The Protocol was born not only of a year of negotiations in Bishop Lee's handpicked group chaired by his chancellor, Russ Palmore, as well as another year before that of intentional Council-directed fact-finding research in the Diocese of Virginia's Reconciliation Commission - but also, in fact, seven years of deep conversation through the work of the landmark Diocesan Council-mandated R-7 Group. Since it was all much more of a more "libertarian" model, that goal seems to have been lost on the authoritarian-minded leadership that holds the reigns of the institutional Episcopal Church, with tragic results.

That being said, the § 57-9 Division Statute is a remarkable piece of legislation that was born in the aftermath of America's greatest tragedy.
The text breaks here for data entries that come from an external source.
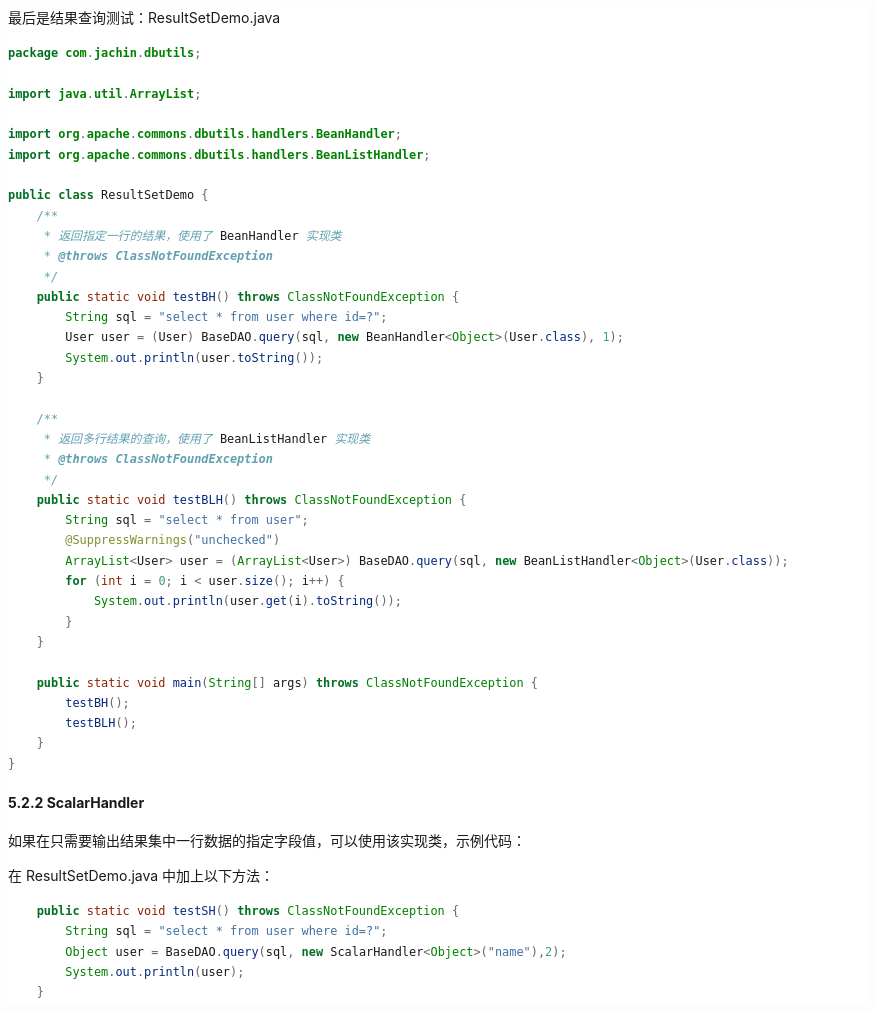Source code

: 最后是结果查询测试：ResultSetDemo.java

```java
package com.jachin.dbutils;

import java.util.ArrayList;

import org.apache.commons.dbutils.handlers.BeanHandler;
import org.apache.commons.dbutils.handlers.BeanListHandler;

public class ResultSetDemo {
	/**
	 * 返回指定一行的结果，使用了 BeanHandler 实现类
	 * @throws ClassNotFoundException
	 */
	public static void testBH() throws ClassNotFoundException {
		String sql = "select * from user where id=?";
		User user = (User) BaseDAO.query(sql, new BeanHandler<Object>(User.class), 1);
		System.out.println(user.toString());
	}

	/**
	 * 返回多行结果的查询，使用了 BeanListHandler 实现类
	 * @throws ClassNotFoundException
	 */
	public static void testBLH() throws ClassNotFoundException {
		String sql = "select * from user";
		@SuppressWarnings("unchecked")
		ArrayList<User> user = (ArrayList<User>) BaseDAO.query(sql, new BeanListHandler<Object>(User.class));
		for (int i = 0; i < user.size(); i++) {
			System.out.println(user.get(i).toString());
		}
	}

	public static void main(String[] args) throws ClassNotFoundException {
		testBH();
		testBLH();
	}
}
```

#### 5.2.2 ScalarHandler 

如果在只需要输出结果集中一行数据的指定字段值，可以使用该实现类，示例代码：

在 ResultSetDemo.java 中加上以下方法：

```java
	public static void testSH() throws ClassNotFoundException {
		String sql = "select * from user where id=?";
		Object user = BaseDAO.query(sql, new ScalarHandler<Object>("name"),2);
		System.out.println(user);
	}
```
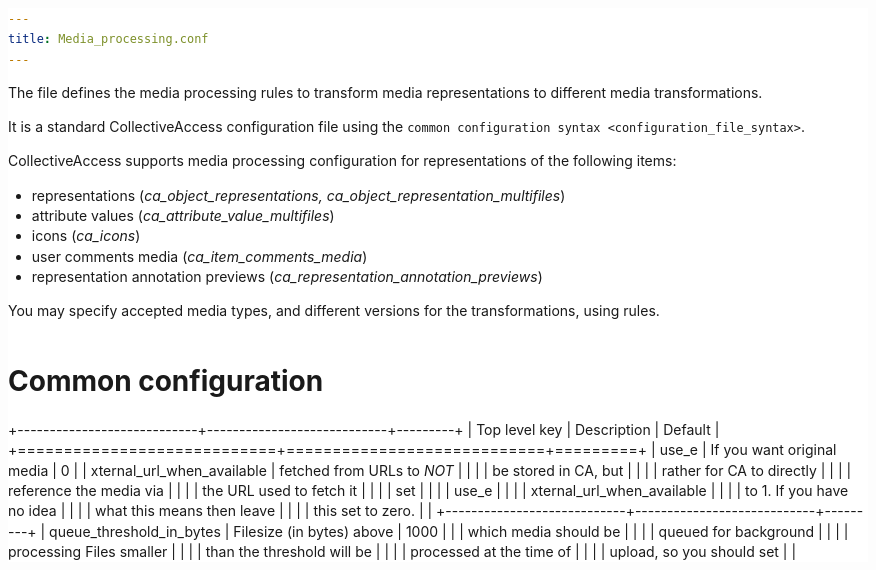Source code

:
 ```yaml
---
title: Media_processing.conf
---
```


The file defines the media processing rules to transform media
representations to different media transformations.

It is a standard CollectiveAccess configuration file using the
`common configuration syntax <configuration_file_syntax>`.

CollectiveAccess supports media processing configuration for
representations of the following items:

-   representations (*ca_object_representations,
    ca_object_representation_multifiles*)
-   attribute values (*ca_attribute_value_multifiles*)
-   icons (*ca_icons*)
-   user comments media (*ca_item_comments_media*)
-   representation annotation previews
    (*ca_representation_annotation_previews*)

You may specify accepted media types, and different versions for the
transformations, using rules.

# Common configuration

+----------------------------+----------------------------+---------+
| Top level key              | Description                | Default |
+============================+============================+=========+
| use_e                      | If you want original media | 0       |
| xternal_url_when_available | fetched from URLs to *NOT* |         |
|                            | be stored in CA, but       |         |
|                            | rather for CA to directly  |         |
|                            | reference the media via    |         |
|                            | the URL used to fetch it   |         |
|                            | set                        |         |
|                            | use_e                      |         |
|                            | xternal_url_when_available |         |
|                            | to 1. If you have no idea  |         |
|                            | what this means then leave |         |
|                            | this set to zero.          |         |
+----------------------------+----------------------------+---------+
| queue_threshold_in_bytes   | Filesize (in bytes) above  | 1000    |
|                            | which media should be      |         |
|                            | queued for background      |         |
|                            | processing Files smaller   |         |
|                            | than the threshold will be |         |
|                            | processed at the time of   |         |
|                            | upload, so you should set  |         |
It wisely states that certain actions could be taken in an orderly and lawful way when a division occurred. Nothing can quite compare to a church division with its penchant for acrimony while bitterly assigning blame. But the goal for this law was certainly to retain as much goodwill and trust as could be mustered in very difficult and painful circumstances. The wisdom was that by not destroying the parties involved through bloodletting on the battlefield of litigation, there would be retained a foundation on which to rebuild.

Before the end of this year, we will hear the final ruling of Judge Randy Bellows in this historic property case, the largest property case in Episcopal Church history. Whatever happens, the steps taken after the ruling will indicate whether in our hearts we truly desire to love one another, be we enemy or friend, and in doing so - pull the protocol off the now-dusty shelf and begin again. For indeed, we will have the opportunity to take the new steps toward reaching out to those who are in TEC and those who are in Common Cause here at home.

Will the opposition find its voice among those who hold the reigns of power on Second Street in Manhattan? We're told over and over again, it's about the steeples, not the people. But as we used to say as children:

Here's the church and
here's the steeple,

open the doors and
where're the people?

2 comments:

Anonymous said...

This is your very finest among many fine analyses.

Anonymous said...

I second Whitestone's statement and am recommending all my Anglican friends read it.